O ex-gerente de campanha de Trump, Chris LaCivita, resolveu seu processo de difamação contra o The Daily Beast, acusando o meio digital de difamação por reportar sobre sua remuneração na corrida de 2024.
As partes concordaram em resolver o caso na sexta-feira, segundo o Daily Beast, que disse ao New York Times que LaCivita não recebeu nenhum pagamento ou pedido de desculpas. No entanto, o meio de comunicação adicionou uma nota do editor ao artigo dizendo que havia “corrigido e esclarecido suas reportagens sobre compensações relacionadas ao trabalho do Sr. LaCivita com a campanha do presidente Trump e removido um episódio de podcast relacionado que não pôde ser editado”.
A ação movida em março no Tribunal Distrital dos EUA na Virgínia centrou-se em uma história publicada no final de 2024 intitulada: “Trump em crise de dinheiro – conforme revelado o pagamento de US$ 22 milhões dos chefes de campanha”. LaCivita afirmou que a besta criou a falsa impressão “de que o Sr. LaCivita lucrou pessoalmente excessivamente com seu trabalho na campanha e que priorizou o ganho pessoal em detrimento do sucesso da campanha”, de acordo com documentos judiciais obtidos pelo TheWrap.
A Besta chamou seu processo original de “tentativa transparente e sem mérito de intimidar a Besta e silenciar a imprensa independente”.
O artigo foi escrito pelo freelancer Michael Isikoff, que não era réu nomeado. Afirmou que LaCivita, gestor do esforço de reeleição de Trump, recebeu milhões ao longo de dois anos pela campanha, o que foi reiterado em vários artigos subsequentes do Daily Beast e num podcast.
Os advogados de LaCivita argumentaram que as comissões eleitorais públicas provaram o contrário e exigiram a retirada em novembro.

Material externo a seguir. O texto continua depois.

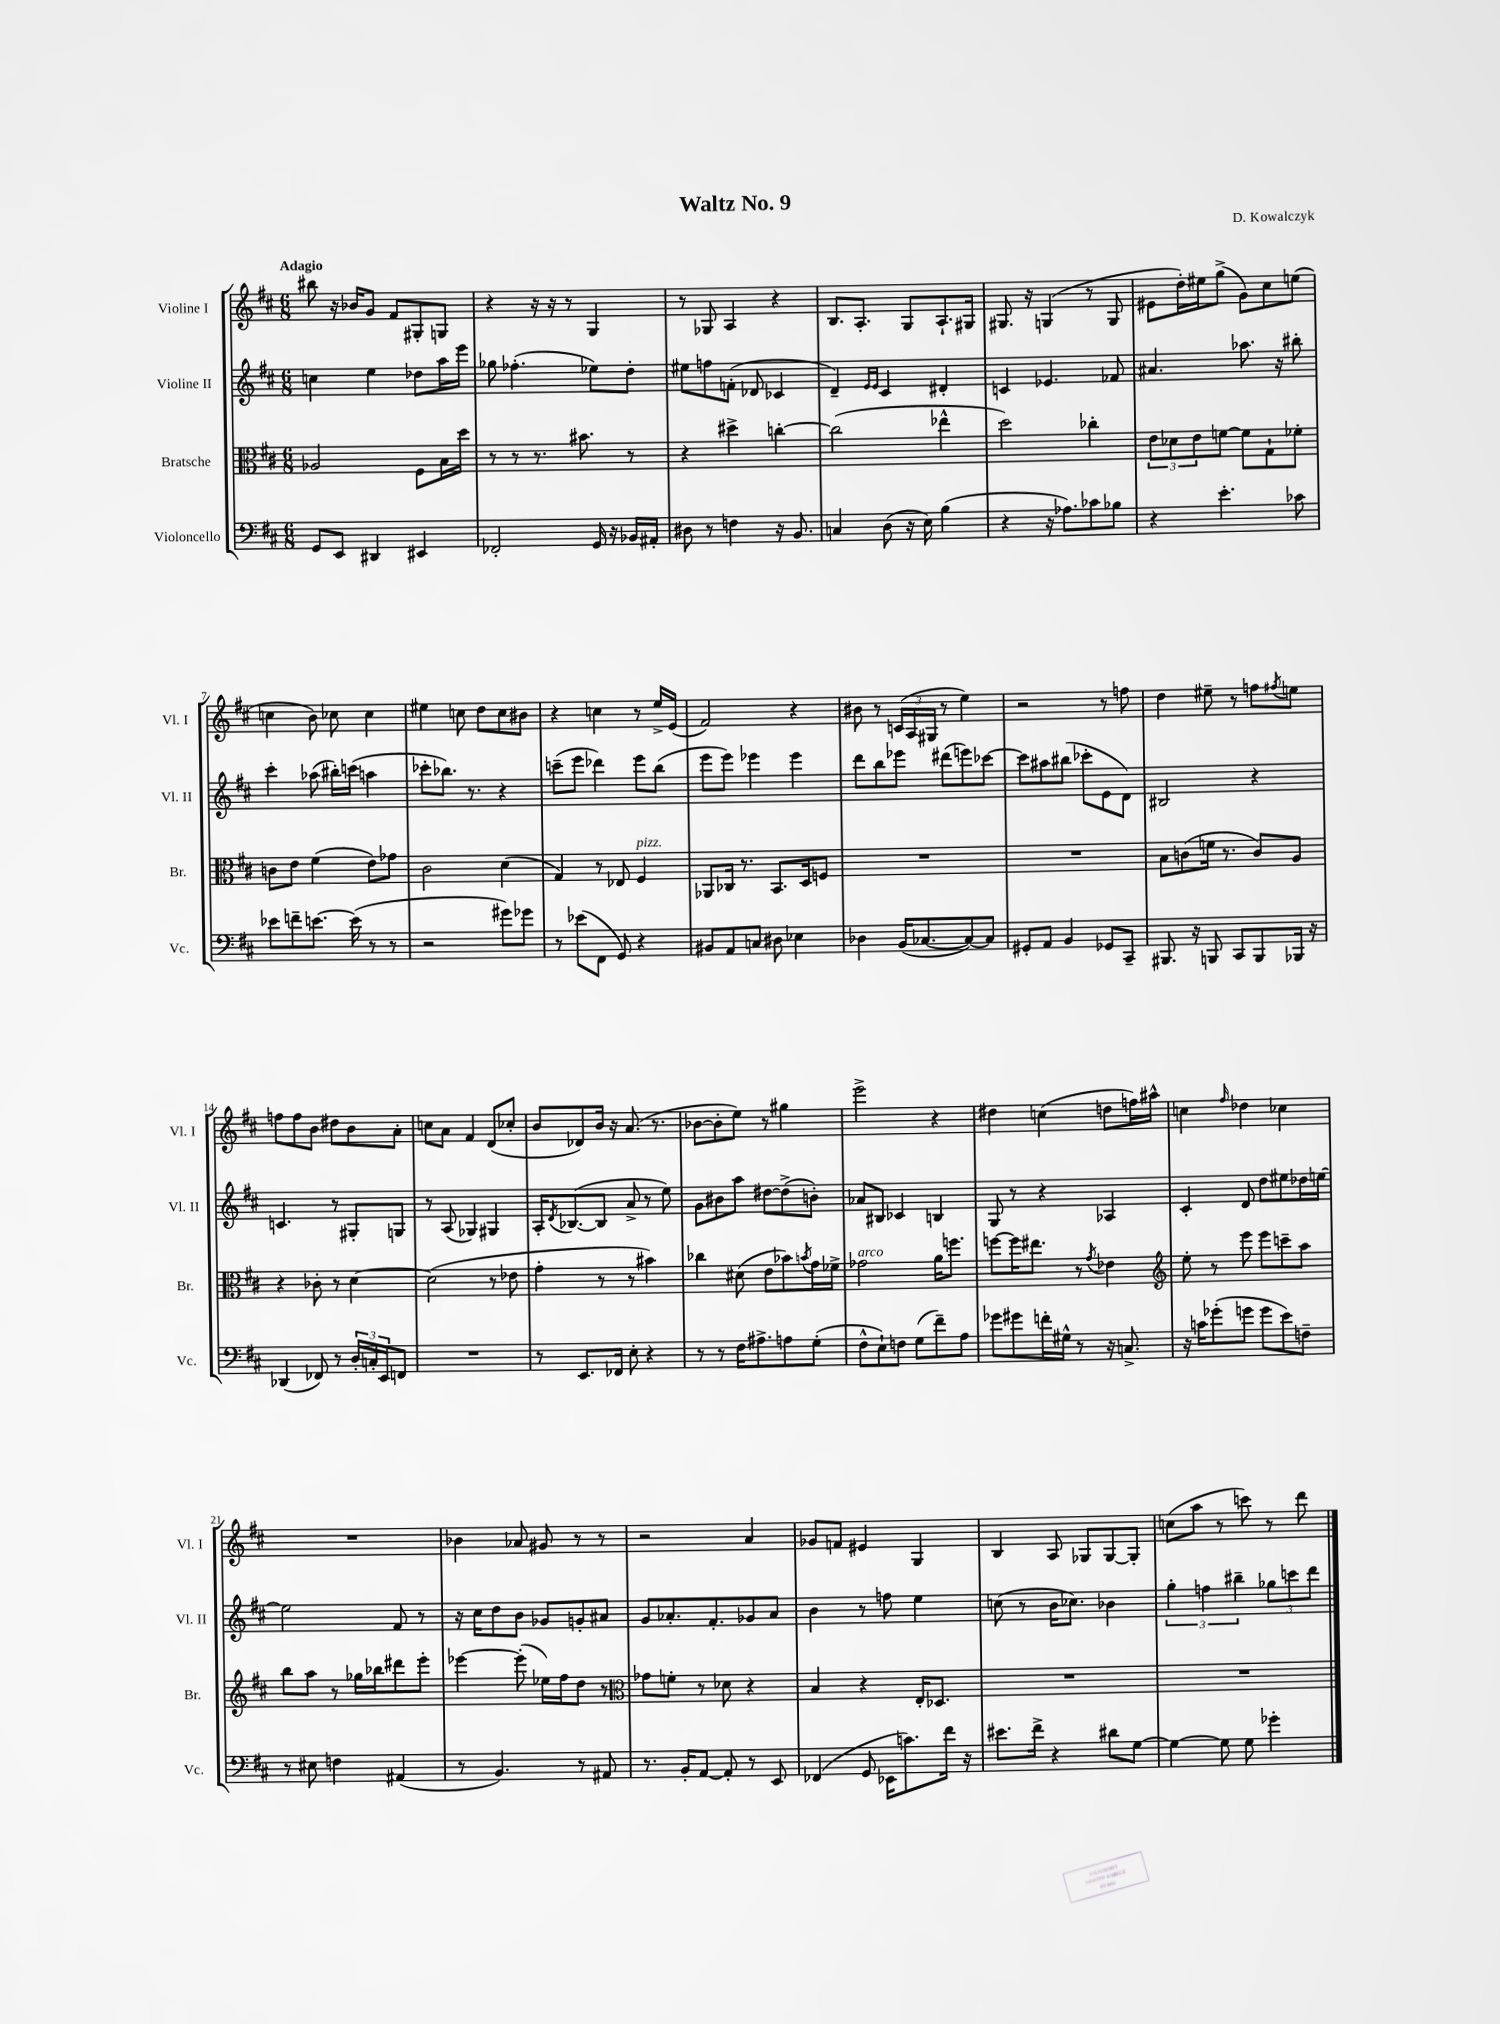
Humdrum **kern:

The Beast corrigiu seu artigo para alterar o valor de US$ 22 milhões para US$ 19 milhões e esclareceu que sua empresa de consultoria foi paga, e não ele pessoalmente.

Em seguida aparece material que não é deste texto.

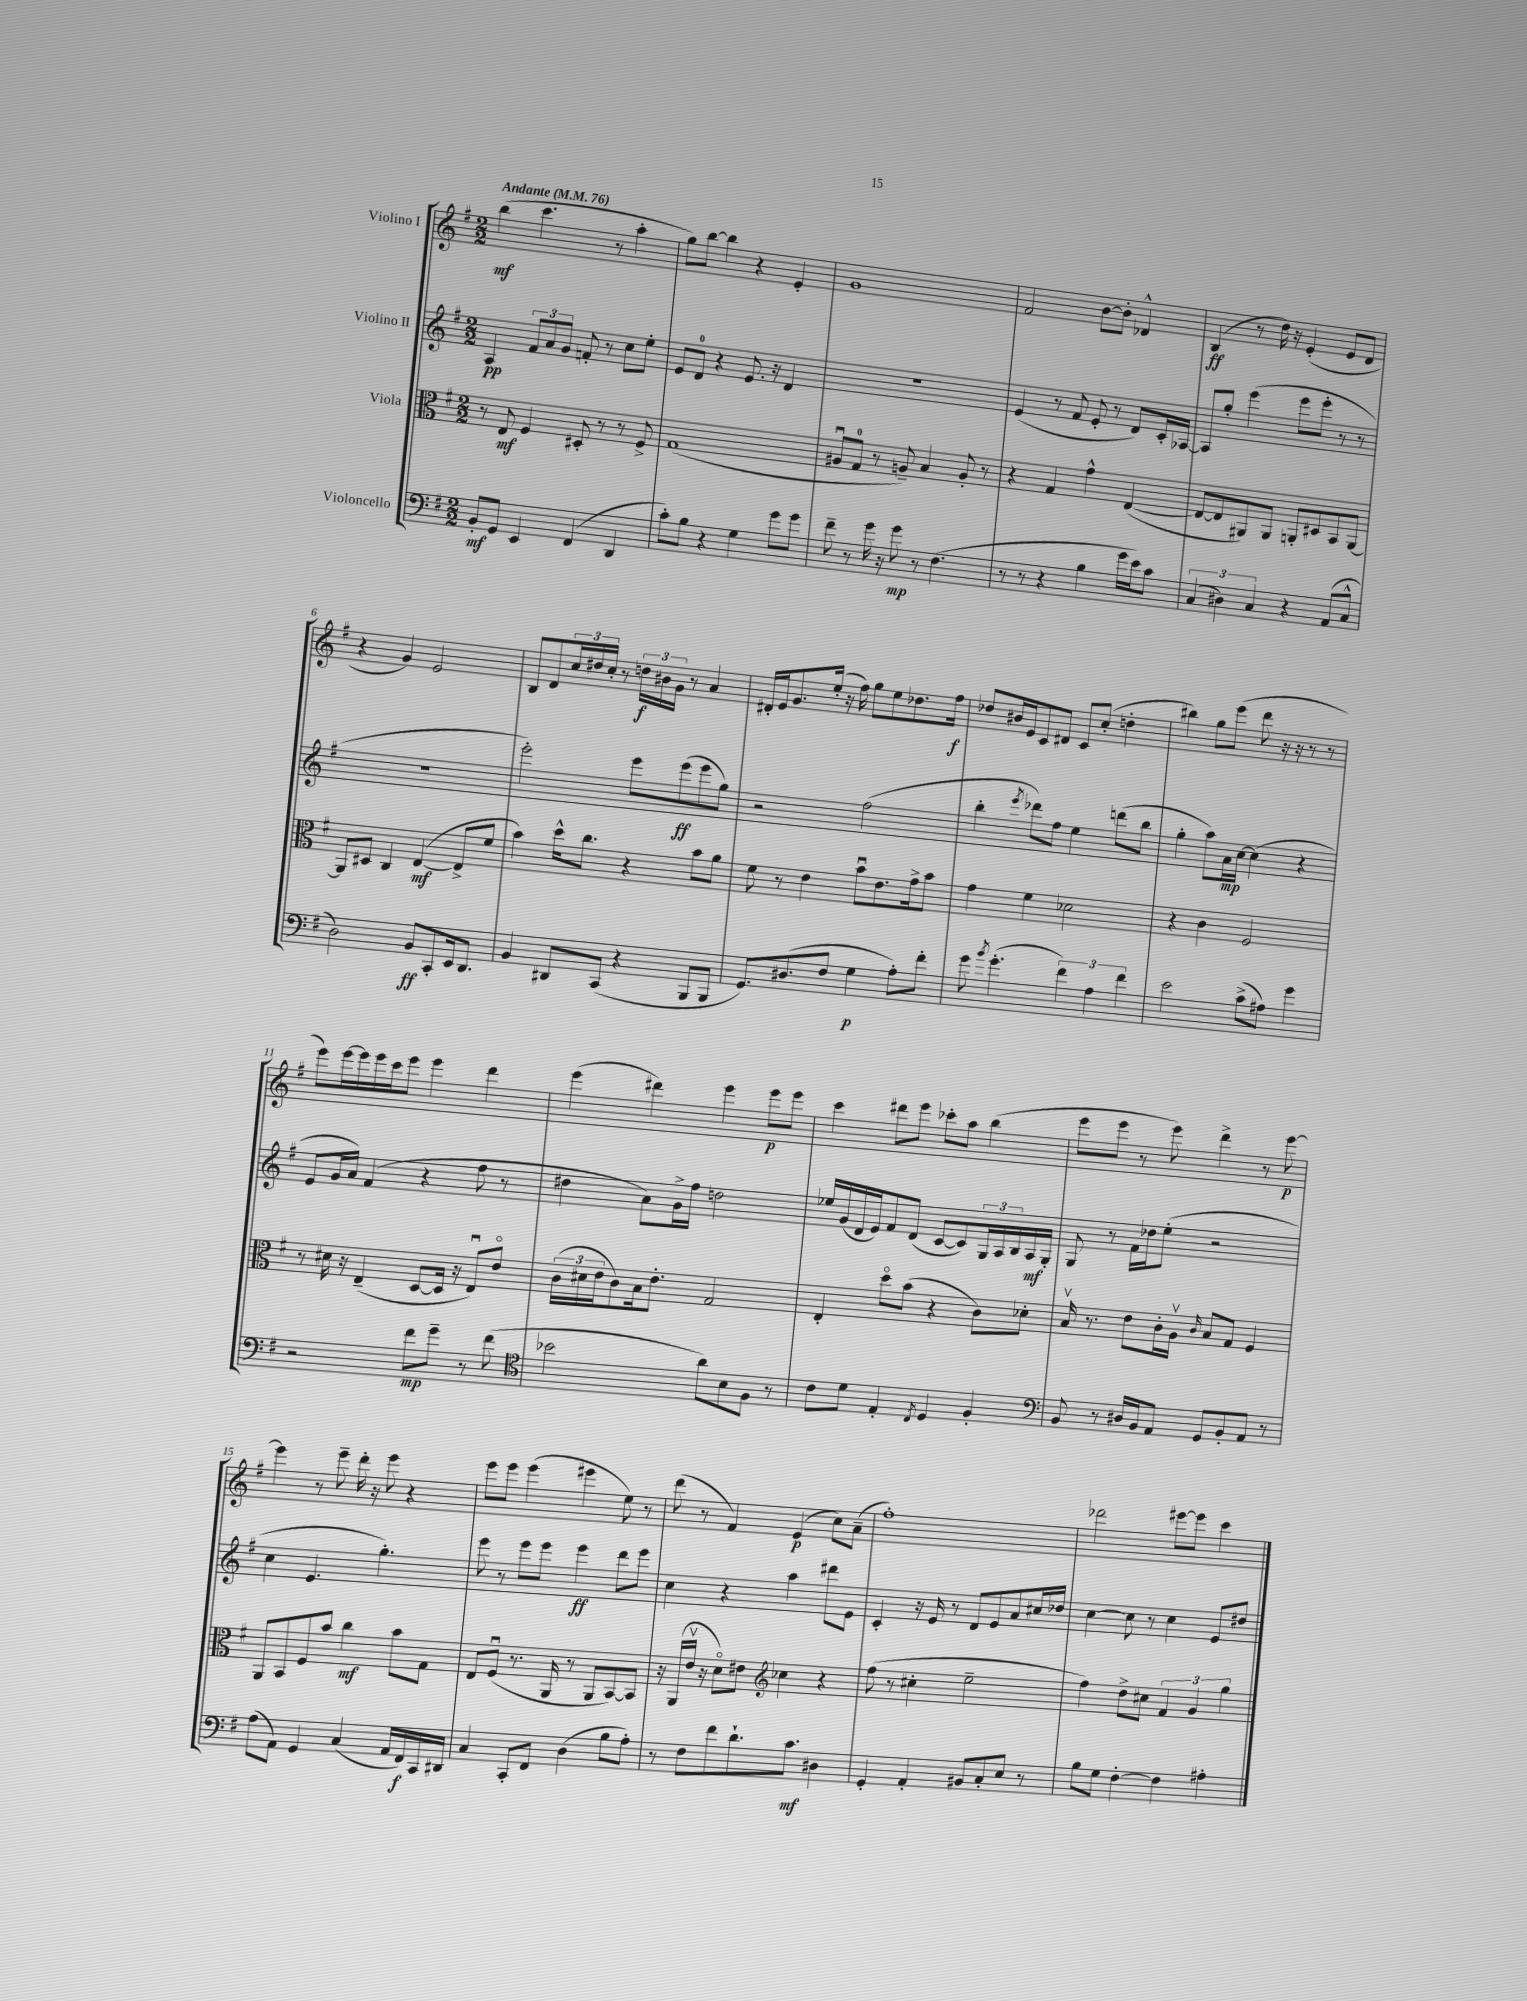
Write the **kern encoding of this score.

**kern	**kern	**kern	**kern
*staff4	*staff3	*staff2	*staff1
*clefF4	*clefC3	*clefG2	*clefG2
*k[f#]	*k[f#]	*k[f#]	*k[f#]
*M2/2	*M2/2	*M2/2	*M2/2
*MM76	*MM76	*MM76	*MM76
8BB'/L	8r	4A/	(4bb\
8GG/J	8E/	.	.
4EE/	4F#/	12f#/L	4.ccc\
.	.	12a/	.
.	.	12g/J	.
(4FF#/	8D#'/	8f'/	.
.	8r	8r	8r
4DD/	8r	8cc\L	4aa'\
.	8F#^/	8ee'\J	.
=	=	=	=
8c'\L)	(1G	8e/L	8gg\L)
8B\J	.	8d/J	[8bb\J
4r	.	4r	4bb\]
4G\	.	8.e/	4r
.	.	16r	.
8g\L	.	4d/	4e'/
8g\J	.	.	.
=	=	=	=
8f#~\	8A#u/L	1r	1g
8r	8G/J	.	.
16g\	8r	.	.
16r	.	.	.
8g\	8A~/)	.	.
8r	4B/	.	.
(4.F#\	.	.	.
.	8A'/	.	.
.	8r	.	.
=	=	=	=
8r	4r	(4e/	2f#/
8r	.	.	.
4r	4G/	8r	.
.	.	8f#/	.
4B\	4g^^\	8e'/	[8b\L
.	.	8r	8b'\]J
16g\LL	([4E/	8d/L)	4d-^^/
16e\J)	.	.	.
8c\J	.	16c'/L	.
.	.	[16A-/JJ	.
=	=	=	=
(6C/	8E/_L	8A-/]L	(4B/
.	8E/]	8gg'/J	.
6D#\)	.	.	.
.	8AA#/)	(4eee\	8r
6C/	.	.	.
.	8AA#/J	.	16dd\)
.	.	.	16r
4r	8AA'/L	8eee\L	(4e'/
.	8D#/	8eee'\J	.
(8AA/L	8BB/	8r	8e/L
8C^^/J	[8AA/J	8r	8d/J
=	=	=	=
2D\)	8AA/]L	1r	4r
.	8D#/J	.	.
.	4C/	.	4g/)
8BB/L	([4E/	.	2e/
8CC'/	.	.	.
16EE/k	8E^/]L	.	.
8.DD/J	.	.	.
.	8f#/J	.	.
=	=	=	=
4BB/	4b\)	2eee'\)	8B/L
.	.	.	8d/
8DD#/L	16dd^^\LK	.	24cc/L
.	.	.	24dd#/
.	8.cc\J	.	.
.	.	.	24cc'/JJ
(8CC/J	.	.	8r
4r	4r	8eee\L	24dd\LL
.	.	.	24b#\
.	.	.	24g\JJ
.	.	(8eee\	8r
8BBB/L	8b\L	8eee\	4a/
8BBB/J	8a\J	8gg\J)	.
=	=	=	=
8.GG/L)	8f#\	2r	16d#'/LL
.	.	.	16e/J
.	8r	.	8.g/
(8.D#/	.	.	.
.	4e\	.	.
.	.	.	(16ee'/Jk
8F#/J	.	.	16r
.	.	.	16ff#\)
4G\	8bu\L	(2ff#\	8gg\L
.	8.e\	.	8ee\
8A'\L)	.	.	8.dd-\
.	16g^\k	.	.
8f#'\J	8b\J	.	.
.	.	.	16ff#\Jk
=	=	=	=
8g\	4g\	4bb'\	8dd-/L
8qb/	.	.	.
(4.g'\	.	.	16b#/L
.	.	.	16e/J
.	.	8qeee/	.
.	4f#\	8ddd-\L)	8c/
.	.	8ff#\J	8d#/J
6f#\)	2d-\	4ee\	8c/L
.	.	.	(8cc'/J
6A\	.	.	.
.	.	(8ddd\L	4dd'\
6f#\	.	.	.
.	.	8bb\J	.
=	=	=	=
2e\	4r	4gg'\	4bb#\)
.	4c\	8aa\L)	8gg\L
.	.	16a\L	(8eee\J
.	.	[16cc\JJ	.
(8c^\L	2F#/	(4cc\]	8ddd\
8A#\J)	.	.	16r
.	.	.	16r
4g\	.	4r	8r
.	.	.	8r
=	=	=	=
2r	8r	8e/L	8eee\L)
.	16d#\	16g/L	[16eee\L
.	16r	16a/JJ)	16eee\]
.	(4E~/	(4f#/	16eee\
.	.	.	16ccc\J
.	.	.	8eee\J
8f#\L	[8D/L	4r	4eee\
8g~\J	16D/]Jk	.	.
.	16r	.	.
8r	8Eu/L)	8ff#\	4ddd\
(8f#\	8eo/J	8r	.
=	=	=	=
*clefC4	*	*	*
2b-\	(24c\LL	4dd#\	(4eee\
.	24d#\	.	.
.	24e\J	.	.
.	8c\)	.	.
.	16B\k	8a\L)	4ddd#\)
.	8.e'\J	.	.
.	.	16g^\L	.
.	.	16ff#\JJ	.
8a\L)	2G/	2dd\	4eee\
8B\	.	.	.
8F#\J	.	.	8eee\L
8r	.	.	8eee\J
=	=	=	=
8c\L	4E'/	16ee-/LL	4ccc\
.	.	(16g/	.
8d\J	.	16d/	.
.	.	16e/J)	.
4E'/	8ddo\L	8f#/	8ddd#\L
.	(8b\J	(8d/J	8eee\J
8qC/	.	.	.
4D/	4r	[8c/L	8ccc-'\L
.	.	8c/])	8aa\J
4F#'/	8c\L)	24G/L	(4bb\
.	.	24A/	.
.	.	24B/	.
.	8d-'\J	16A/	.
.	.	16G'/JJ	.
=	=	=	=
*clefF4	*	*	*
8BB/	16Bv/	8G/	8eee\L
.	8.r	.	.
8r	.	8r	8eee\J
16D#/LL	8e\L	16f#\LL	8r
16BB/J	.	16dd-\J	.
8AA/J	16c'\L	(8ee'\J	8eee\)
.	16Av\JJ	.	.
.	16qqc/	.	.
8GG/L	8B/L	2r	4ddd^\
8BB'/	8G/J	.	.
8AA/J	4F#/	.	8r
8r	.	.	[8eee\
=	=	=	=
(8A\L	8AA/L	4cc\	4eee\]
8AA\J)	8BB/	.	.
4GG/	8F#/	4.e/	8r
.	8b/J	.	8eee~\
(4C/	4cc\	.	16ddd'\
.	.	.	16r
.	.	4.gg'\)	8eee\
16AA/LL	8b\L	.	4r
16FF#/)	.	.	.
16CC/	8G\J	.	.
16DD#/JJ	.	.	.
=	=	=	=
4C/	8E/L	8eee\	8eee\L
.	(8F#u/J	8r	8eee\J
8CC'/L	8.r	8eee\L	(4eee\
8FF#/J	.	8eee\J	.
.	16AA/	.	.
(4D\	8r	4eee\	4eee#\
.	8AA/L	.	.
8B\L	[8BB/)	8ddd\L	8ee\)
8A'\J)	8BB/]J	8eee\J	8r
=	=	=	=
8r	16r	4cc\	(8ddd\
.	(16AA/LL	.	.
8F#\L	16ev/JJ	.	8r
.	16r	.	.
8f#\	8do\L)	4r	4f#/)
8.d`\	8e#\J	.	.
*	*clefG2	*	*
.	4cc-\	4aa\	(4e/
8.c\J	.	.	.
4D#\	4r	8ddd#\L	8cc\L)
.	.	8e\J	(8a~\J
=	=	=	=
4GG'/	(8ff#\	4c'/	1ff#')
.	8r	.	.
4AA'/	4cc#'\	16r	.
.	.	16e/	.
.	.	8r	.
8BB#/L	2ee~\	8d/L	.
8C'/	.	8e/	.
8E/J	.	8a/	.
8r	.	16cc#/L	.
.	.	16dd-/JJ	.
=	=	=	=
8B\L	4ff#\)	[4cc\	2ddd-\
8G\J	.	.	.
[4F#'\	8dd^\L	8cc\]	.
.	8cc#\J	8r	.
4F#\]	6f#/	4cc\	[8eee#\L
.	.	.	8eee#\]J
.	6g/	.	.
4A#'\	.	8e/L	4ccc\
.	6gg\	.	.
.	.	8dd#/J	.
==	==	==	==
*-	*-	*-	*-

O editor-chefe do Daily Beast, Hugh Dougherty, disse em um e-mail à equipe no sábado que a reportagem de Isikoff “agora foi confirmada”.
“Ganhamos e mantemos a confiança dos nossos leitores fazendo o que fizemos aqui: reportando com rigor e transparência, atualizando as histórias à luz das novas reportagens e apoiando o nosso jornalismo quando as pessoas que deixamos desconfortáveis nos ameaçam e tentam nos intimidar e intimidar”, escreveu Dougherty no memorando, que o The Times revisou.
O advogado de LaCivita, Mark Geragos, disse ao jornal que as notas do editor acrescentadas aos artigos constituíam “uma bandeira branca de rendição… uma capitulação completa e total do The Daily Beast”.